Every morning, Joe’s alarm goes off at 6:30am. He gets up, makes coffee and breakfast, and sits down at the kitchen table to read his Bible. He’s attempting to read through the New Testament this year (he’s a bit behind on his plan) and jots down notes in a notebook as he reads – things like what stood out to him, questions to look into later, and things to pray about. Afterwards, he takes time to pray for himself, his family, and his day. He also prays for one or two names from his journal, if he has the time.

By now, Joe’s family is getting up and ready for school. Joe likes to pack the kids’ lunches before kissing his wife goodbye and heading off for work (in the winter, he brushes off his wife’s car for when she heads out later). Arriving 10 minutes early for work, Joe gets the coffee pot going for the crew and helps open up the shop. He is known by other employees as a hard-working guy who is diligent and friendly. He tries to be honest with customers about the issues with their vehicles and doesn’t exaggerate what parts are due for replacement. Every Christmas, he makes sure to give his boss’ family a small gift as an act of gratitude.

After a hard day’s work, Joe heads home for supper. He showers and sits down with the family. Though it doesn’t always go well, Joe tries to get the family sharing about their day. Before everyone breaks to go their own way, Joe has his wife read out of a family devotional book (she’s a better out-loud reader than he is) and leads family prayer. He and the kids help afterwards with the dishes.

In the evening, Joe will do a few things around the house, help the kids with their homework, watch some TV, check email, or take the kids to their sport events, depending on the evening. He and his wife take turns each day tucking in their 7 year old at night, and he always makes sure to tell his 13-year-old that he loves her when she heads to bed. Joe and his wife try to spend a few minutes each night before bed connecting and praying together. Occasionally, he’ll give her a back massage before kissing her goodnight.

On the weekends, Joe likes to take the family camping and go on outings. He also works hard to keep up the yard and work on their house (a fixer-upper with some potential). Usually he’ll mow the lawn next door, which belongs to an elderly widow.
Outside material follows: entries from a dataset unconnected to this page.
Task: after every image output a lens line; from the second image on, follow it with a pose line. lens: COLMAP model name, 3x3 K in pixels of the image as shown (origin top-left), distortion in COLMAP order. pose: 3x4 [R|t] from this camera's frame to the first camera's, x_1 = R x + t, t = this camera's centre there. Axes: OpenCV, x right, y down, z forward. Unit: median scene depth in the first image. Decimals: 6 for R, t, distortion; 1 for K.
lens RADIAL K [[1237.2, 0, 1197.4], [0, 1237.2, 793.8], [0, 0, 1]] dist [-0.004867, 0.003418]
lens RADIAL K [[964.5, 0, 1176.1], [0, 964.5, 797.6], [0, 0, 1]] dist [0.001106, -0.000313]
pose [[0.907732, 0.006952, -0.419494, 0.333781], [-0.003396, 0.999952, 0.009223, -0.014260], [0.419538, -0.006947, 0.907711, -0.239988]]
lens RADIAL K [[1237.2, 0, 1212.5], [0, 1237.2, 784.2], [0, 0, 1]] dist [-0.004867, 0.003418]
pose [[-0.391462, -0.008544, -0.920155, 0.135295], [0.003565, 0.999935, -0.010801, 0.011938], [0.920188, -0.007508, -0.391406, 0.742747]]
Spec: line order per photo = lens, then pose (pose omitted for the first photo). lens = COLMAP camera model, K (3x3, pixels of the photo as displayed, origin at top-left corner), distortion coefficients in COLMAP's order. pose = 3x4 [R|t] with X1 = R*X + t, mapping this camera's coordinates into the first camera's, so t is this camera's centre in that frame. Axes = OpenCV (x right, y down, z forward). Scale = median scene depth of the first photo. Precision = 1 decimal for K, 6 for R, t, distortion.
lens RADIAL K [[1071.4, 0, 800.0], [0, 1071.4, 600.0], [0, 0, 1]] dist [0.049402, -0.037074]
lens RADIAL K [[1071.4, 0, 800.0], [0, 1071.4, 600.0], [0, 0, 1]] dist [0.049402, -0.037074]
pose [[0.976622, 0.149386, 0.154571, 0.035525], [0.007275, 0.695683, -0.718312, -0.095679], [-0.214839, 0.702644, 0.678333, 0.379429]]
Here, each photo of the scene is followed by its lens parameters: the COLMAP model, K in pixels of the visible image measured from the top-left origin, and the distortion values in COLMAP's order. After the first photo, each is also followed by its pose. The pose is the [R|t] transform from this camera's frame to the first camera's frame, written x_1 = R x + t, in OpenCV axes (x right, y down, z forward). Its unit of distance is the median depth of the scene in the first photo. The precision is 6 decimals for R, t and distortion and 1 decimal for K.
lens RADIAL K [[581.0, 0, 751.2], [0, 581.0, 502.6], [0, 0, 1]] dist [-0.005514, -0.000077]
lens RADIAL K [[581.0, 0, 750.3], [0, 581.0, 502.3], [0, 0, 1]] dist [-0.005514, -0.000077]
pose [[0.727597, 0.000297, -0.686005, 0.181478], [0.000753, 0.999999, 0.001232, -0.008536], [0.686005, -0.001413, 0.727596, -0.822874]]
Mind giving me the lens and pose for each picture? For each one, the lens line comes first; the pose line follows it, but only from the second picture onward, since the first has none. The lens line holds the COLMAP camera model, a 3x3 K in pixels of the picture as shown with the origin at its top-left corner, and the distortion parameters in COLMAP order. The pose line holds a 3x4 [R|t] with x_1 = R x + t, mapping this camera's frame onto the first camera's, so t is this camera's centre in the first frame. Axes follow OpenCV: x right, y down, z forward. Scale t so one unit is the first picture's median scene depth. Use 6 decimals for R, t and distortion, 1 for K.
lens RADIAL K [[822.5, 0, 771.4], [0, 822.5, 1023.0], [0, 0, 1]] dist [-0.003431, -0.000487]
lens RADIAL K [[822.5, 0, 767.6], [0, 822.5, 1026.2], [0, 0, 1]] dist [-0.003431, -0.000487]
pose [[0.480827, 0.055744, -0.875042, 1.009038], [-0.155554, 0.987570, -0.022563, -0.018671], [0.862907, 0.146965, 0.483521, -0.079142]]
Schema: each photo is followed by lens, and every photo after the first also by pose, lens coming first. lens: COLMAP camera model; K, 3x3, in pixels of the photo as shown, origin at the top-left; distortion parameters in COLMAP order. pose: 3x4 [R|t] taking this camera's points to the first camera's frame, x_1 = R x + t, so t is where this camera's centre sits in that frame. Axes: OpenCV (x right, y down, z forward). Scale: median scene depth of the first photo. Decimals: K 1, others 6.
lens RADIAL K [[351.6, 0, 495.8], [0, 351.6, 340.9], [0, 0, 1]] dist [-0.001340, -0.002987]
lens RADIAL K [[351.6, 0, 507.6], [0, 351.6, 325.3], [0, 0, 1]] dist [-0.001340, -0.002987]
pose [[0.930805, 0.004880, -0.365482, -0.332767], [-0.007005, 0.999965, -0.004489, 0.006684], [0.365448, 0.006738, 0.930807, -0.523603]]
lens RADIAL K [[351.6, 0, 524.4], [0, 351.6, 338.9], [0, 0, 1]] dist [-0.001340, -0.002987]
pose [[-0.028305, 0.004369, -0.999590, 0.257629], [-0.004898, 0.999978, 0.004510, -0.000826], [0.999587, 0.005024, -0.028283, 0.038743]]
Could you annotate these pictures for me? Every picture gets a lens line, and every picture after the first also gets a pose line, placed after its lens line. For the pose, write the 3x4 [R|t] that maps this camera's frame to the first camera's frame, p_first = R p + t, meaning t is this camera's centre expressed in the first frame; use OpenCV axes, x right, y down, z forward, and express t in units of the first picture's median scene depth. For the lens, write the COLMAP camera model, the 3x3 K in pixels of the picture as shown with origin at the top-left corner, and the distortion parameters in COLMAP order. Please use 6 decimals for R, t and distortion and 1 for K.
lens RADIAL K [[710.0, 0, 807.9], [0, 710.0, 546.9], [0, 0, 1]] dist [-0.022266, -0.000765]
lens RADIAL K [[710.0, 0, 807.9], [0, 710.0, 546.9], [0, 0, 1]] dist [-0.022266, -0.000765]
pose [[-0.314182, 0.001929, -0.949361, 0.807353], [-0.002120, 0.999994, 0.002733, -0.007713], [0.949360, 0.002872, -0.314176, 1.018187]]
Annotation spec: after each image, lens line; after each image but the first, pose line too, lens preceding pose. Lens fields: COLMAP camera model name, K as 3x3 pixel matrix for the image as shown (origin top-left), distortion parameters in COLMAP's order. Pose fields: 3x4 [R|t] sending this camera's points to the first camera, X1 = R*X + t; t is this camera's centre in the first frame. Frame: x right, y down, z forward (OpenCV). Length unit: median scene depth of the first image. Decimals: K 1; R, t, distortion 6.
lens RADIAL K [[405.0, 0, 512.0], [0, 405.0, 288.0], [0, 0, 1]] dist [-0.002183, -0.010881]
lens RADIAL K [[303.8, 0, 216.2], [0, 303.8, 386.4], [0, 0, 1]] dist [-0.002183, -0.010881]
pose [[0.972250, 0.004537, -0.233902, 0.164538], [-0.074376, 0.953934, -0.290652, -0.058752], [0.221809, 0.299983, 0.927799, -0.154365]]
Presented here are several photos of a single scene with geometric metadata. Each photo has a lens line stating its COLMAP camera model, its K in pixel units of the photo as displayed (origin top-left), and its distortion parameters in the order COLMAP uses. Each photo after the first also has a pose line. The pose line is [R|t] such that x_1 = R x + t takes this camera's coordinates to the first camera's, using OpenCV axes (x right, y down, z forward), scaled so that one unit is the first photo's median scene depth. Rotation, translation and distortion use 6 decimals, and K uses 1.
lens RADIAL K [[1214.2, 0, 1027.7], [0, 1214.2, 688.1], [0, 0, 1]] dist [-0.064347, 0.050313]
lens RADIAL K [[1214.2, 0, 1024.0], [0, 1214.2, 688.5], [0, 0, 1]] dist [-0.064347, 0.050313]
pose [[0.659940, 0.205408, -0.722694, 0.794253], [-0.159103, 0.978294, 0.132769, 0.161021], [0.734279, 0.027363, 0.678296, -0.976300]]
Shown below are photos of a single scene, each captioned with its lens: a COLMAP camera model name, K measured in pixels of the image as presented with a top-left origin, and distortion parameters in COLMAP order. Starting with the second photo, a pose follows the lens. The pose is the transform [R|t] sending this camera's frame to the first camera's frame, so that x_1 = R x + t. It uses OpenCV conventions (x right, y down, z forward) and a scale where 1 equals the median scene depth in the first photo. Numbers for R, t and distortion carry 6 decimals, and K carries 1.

On Sunday morning, he rouses the troops and heads off to church. He makes sure to grab his offering on the way out the door, which he has set aside earlier in the month. One out of three weeks he helps in Sunday School. After service, he is on the lookout for newcomers to the church, and goes out of his way to introduce himself and thank them for coming. Every Sunday, the family orders take-out for dinner (trying to keep the day easy-going).

Joe likes to dabble with guitar on the side, though he’s not very good at it yet. He’s a regular at men’s work bees at the church, and the family has sponsored a child through Compassion International for the past 3 years. One co-worker in particular Joe likes to invite over for BBQ’s. He’s been praying for him and regularly invites him to church. So far his efforts haven’t had much results, but Joe’s not losing hope. He knows that he’s just a regular guy, a sinner in need of grace, but he is without a doubt living his life to the glory of God.